**Selected text**
-------------------------
I see what you are driving at with regard to the targets and can agree to a certain point...>HOWEVER....in today's game, those with loads of MONEY or with FRIENDS that have loads of money, purchase the "test" (those 20 targets) and study it to the nth degree (memorize the test); thus giving them an inherent advantage over those that don't have this opportunity. A case where "money talks", in many instances. NOT KNOWING takes away that advantage and adds spice and variety to the tournaments; the element of surprise and "gee, will I have to shoot that "frickin' leopard this week or not?" "Golly, I sure hope I get to shoot that elk out there a ways, I do good on him." Or, "Oh, crap, I haven't shot that "XXXX" for so long, I can't remember for sure exactly where the 12 is on him."

My opinion is that "uniformity" isn't really needed with regard to 3-D each year, which, when the ASA goes from one year to the next, they CHANGE which 20 are going to be used, forcing those clubs to either change to THOSE 20 or be "un-uniform". I think that with the shooters not having any idea of which targets will be used for each tournament, it pretty much completely levels the playing field and opens up the concept of VARIETY completely. Afterall, the 3-D concept "originally" was based upon HUNTING practice, wasn't it? Do you know for sure what is coming up next in a HUNTING environment? Sure, 3-D is far away from its original intent, but having the "test" out ahead of time and a distinct advantage being gained by those with the MONEY and/or friends that have copies of the "Test" is giving undue advantage to those few, and a disadvantage to those that don't.
-------------------------
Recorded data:

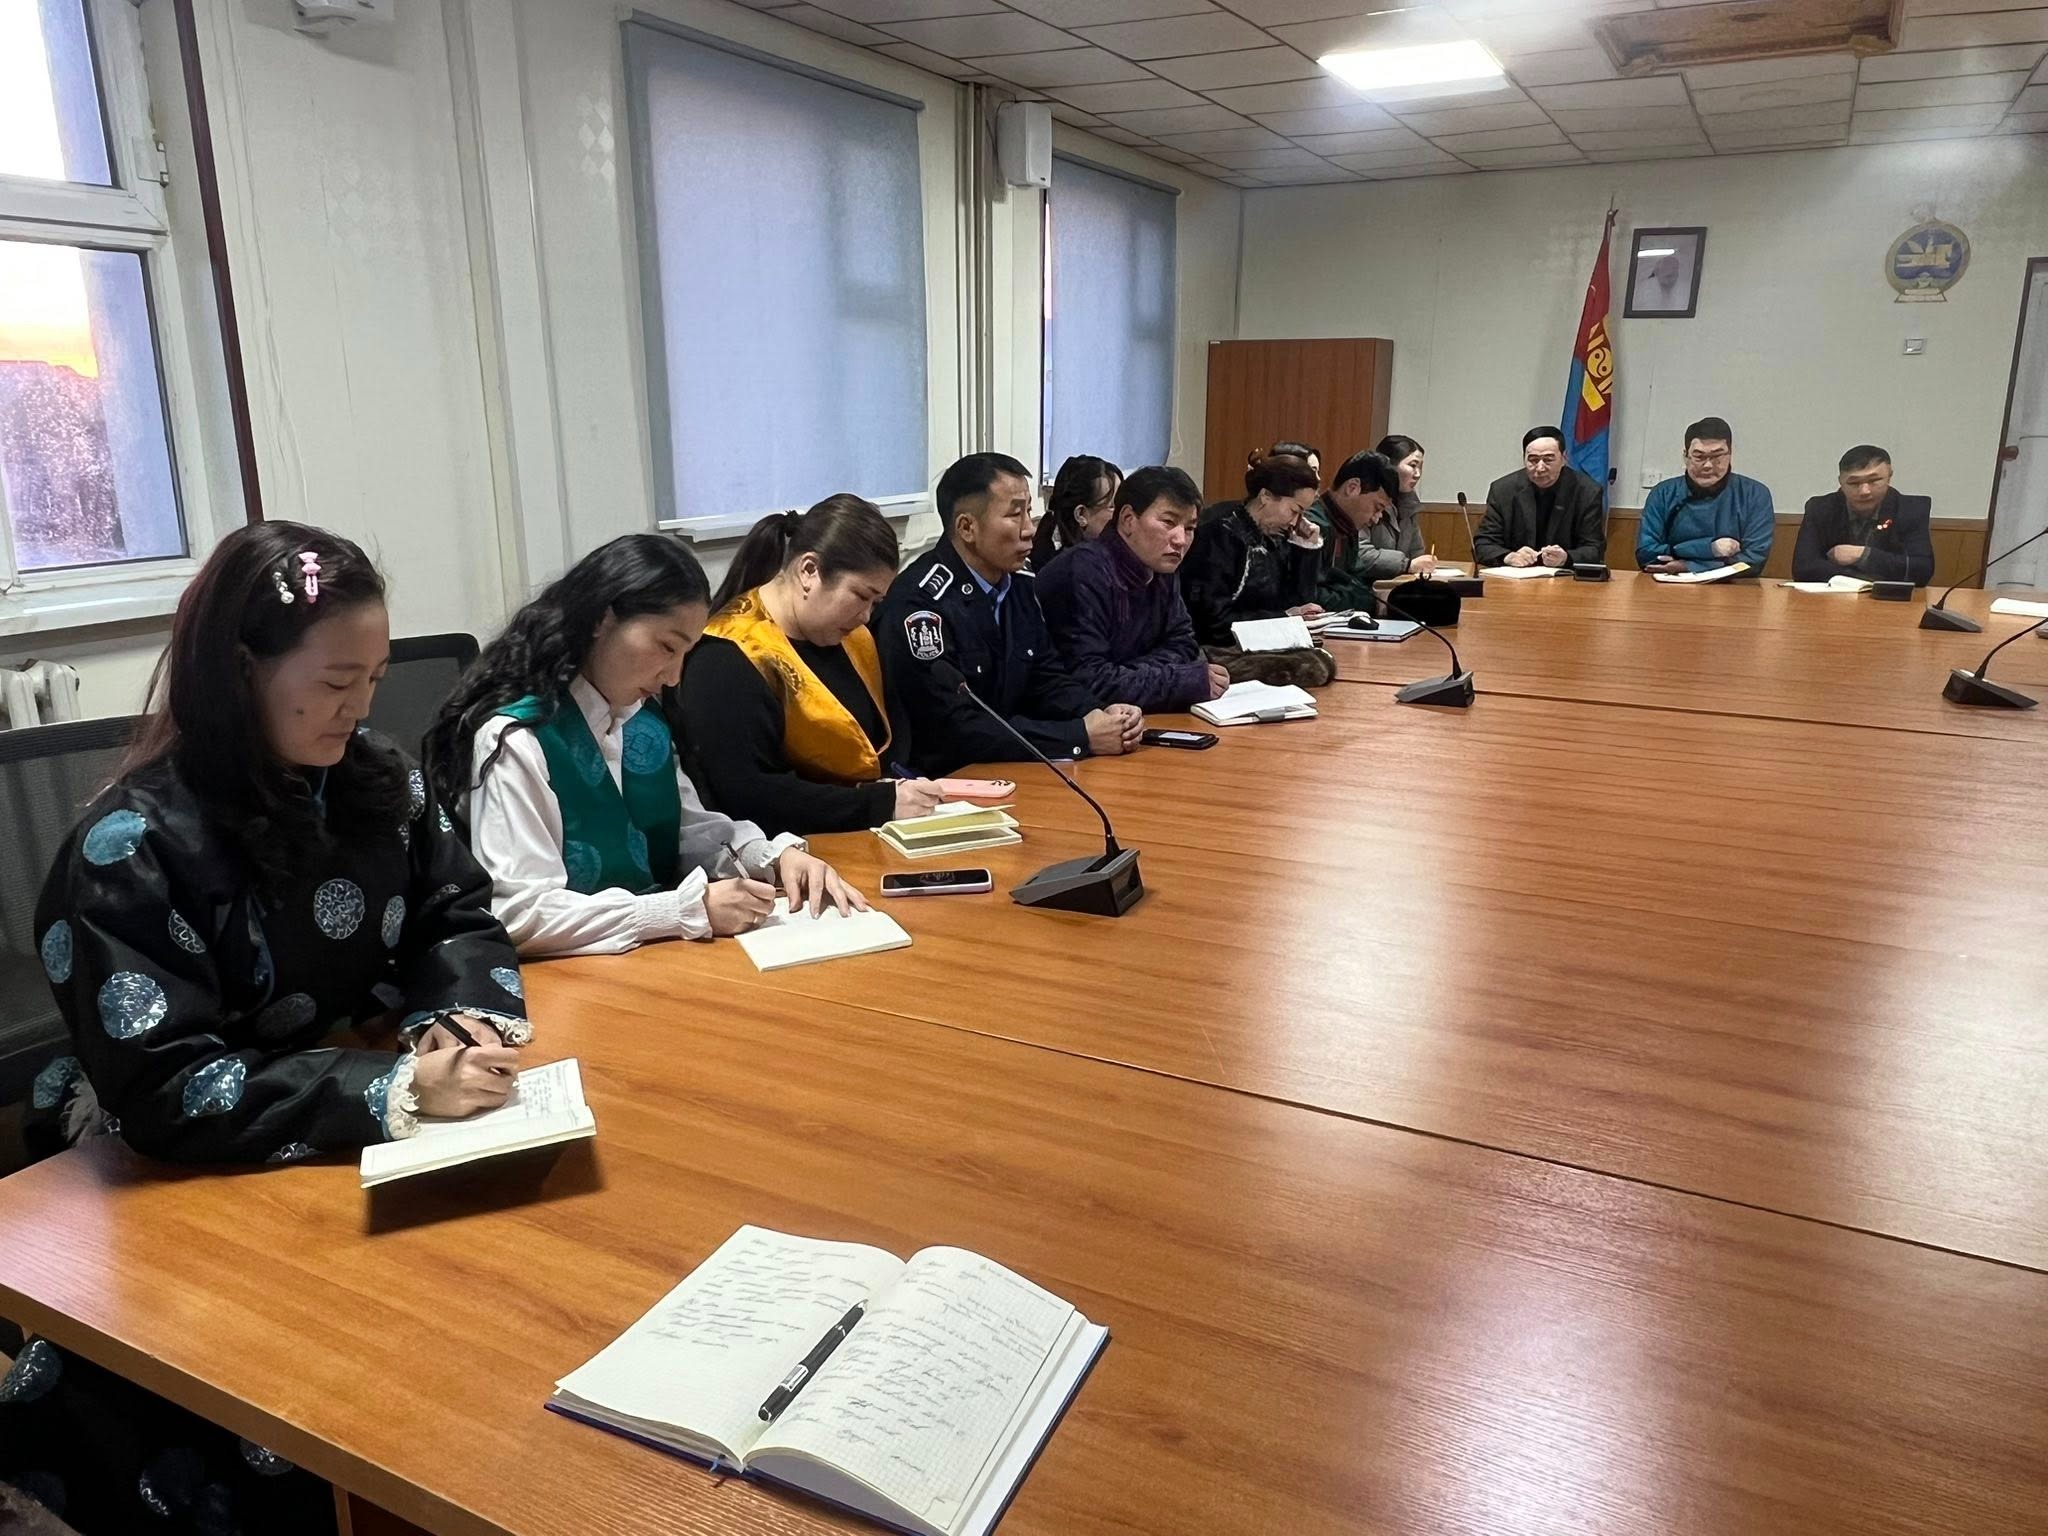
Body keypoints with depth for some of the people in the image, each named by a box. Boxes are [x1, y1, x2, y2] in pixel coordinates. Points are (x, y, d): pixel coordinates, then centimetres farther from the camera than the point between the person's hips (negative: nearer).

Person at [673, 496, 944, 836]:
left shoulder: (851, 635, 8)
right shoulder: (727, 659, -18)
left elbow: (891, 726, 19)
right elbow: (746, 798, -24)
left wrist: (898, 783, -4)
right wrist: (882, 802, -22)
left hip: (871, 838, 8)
-------------------------
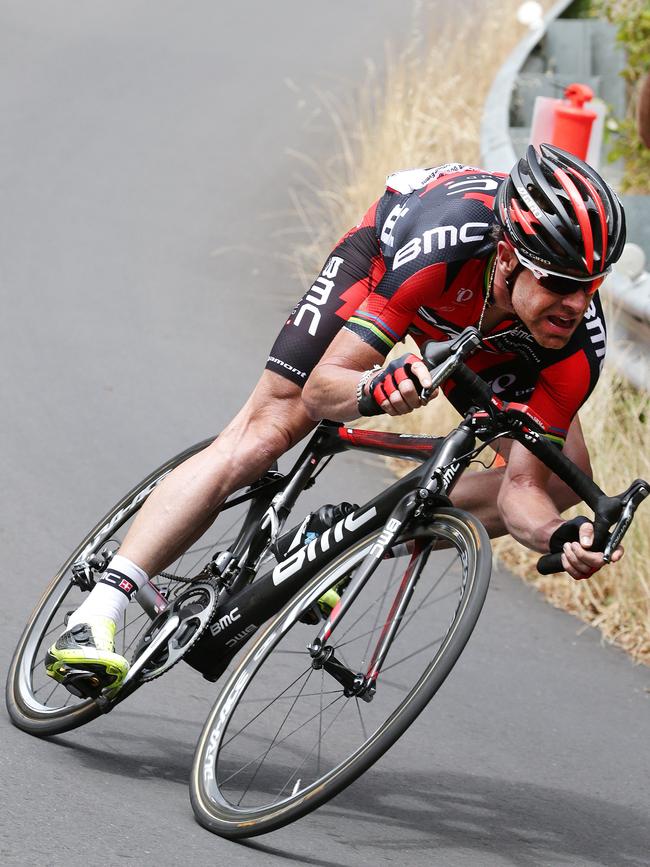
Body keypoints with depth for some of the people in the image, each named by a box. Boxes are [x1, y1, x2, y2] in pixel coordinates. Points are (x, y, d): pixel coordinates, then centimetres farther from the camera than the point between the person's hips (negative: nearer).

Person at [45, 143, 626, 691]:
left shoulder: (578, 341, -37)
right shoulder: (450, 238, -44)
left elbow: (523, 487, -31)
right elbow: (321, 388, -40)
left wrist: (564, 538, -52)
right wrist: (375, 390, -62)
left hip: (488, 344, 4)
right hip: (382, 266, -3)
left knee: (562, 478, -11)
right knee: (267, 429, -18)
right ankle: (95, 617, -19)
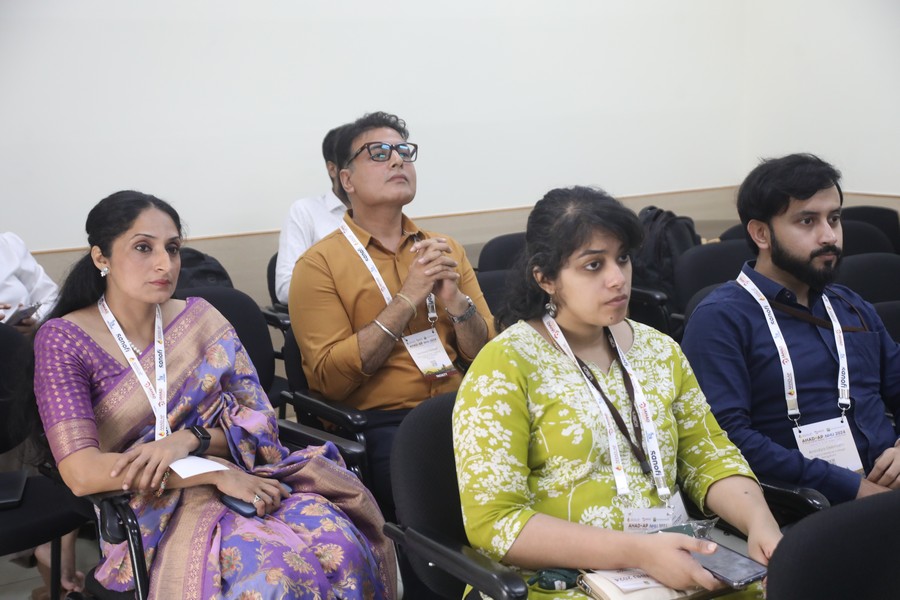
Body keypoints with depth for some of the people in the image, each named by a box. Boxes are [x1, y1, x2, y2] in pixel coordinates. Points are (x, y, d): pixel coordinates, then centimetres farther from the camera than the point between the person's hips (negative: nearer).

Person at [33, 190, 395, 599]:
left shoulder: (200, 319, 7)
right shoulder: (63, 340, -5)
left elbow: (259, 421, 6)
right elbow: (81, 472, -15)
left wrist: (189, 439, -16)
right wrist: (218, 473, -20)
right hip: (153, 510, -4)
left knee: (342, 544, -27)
-------------------------
**Prompt A**
In the forum post about 3-D archery targets, why does the writer say that not knowing which targets will be used is better for tournaments? Answer in one to three sentences.
**Prompt B**
Find each line in the records that contains the word "elbow", and copy those lines.
The text and the records have nothing to do with each other.

**Your solution A**
Shooters with a lot of money, or with friends who have a lot of money, can buy the "test" of 20 targets and memorize it, which gives them an advantage over those who can't. Not knowing the targets removes that advantage, levels the playing field, and adds variety and surprise to the tournaments.

**Your solution B**
left elbow: (891, 726, 19)
right elbow: (746, 798, -24)
left elbow: (523, 487, -31)
right elbow: (321, 388, -40)
left elbow: (259, 421, 6)
right elbow: (81, 472, -15)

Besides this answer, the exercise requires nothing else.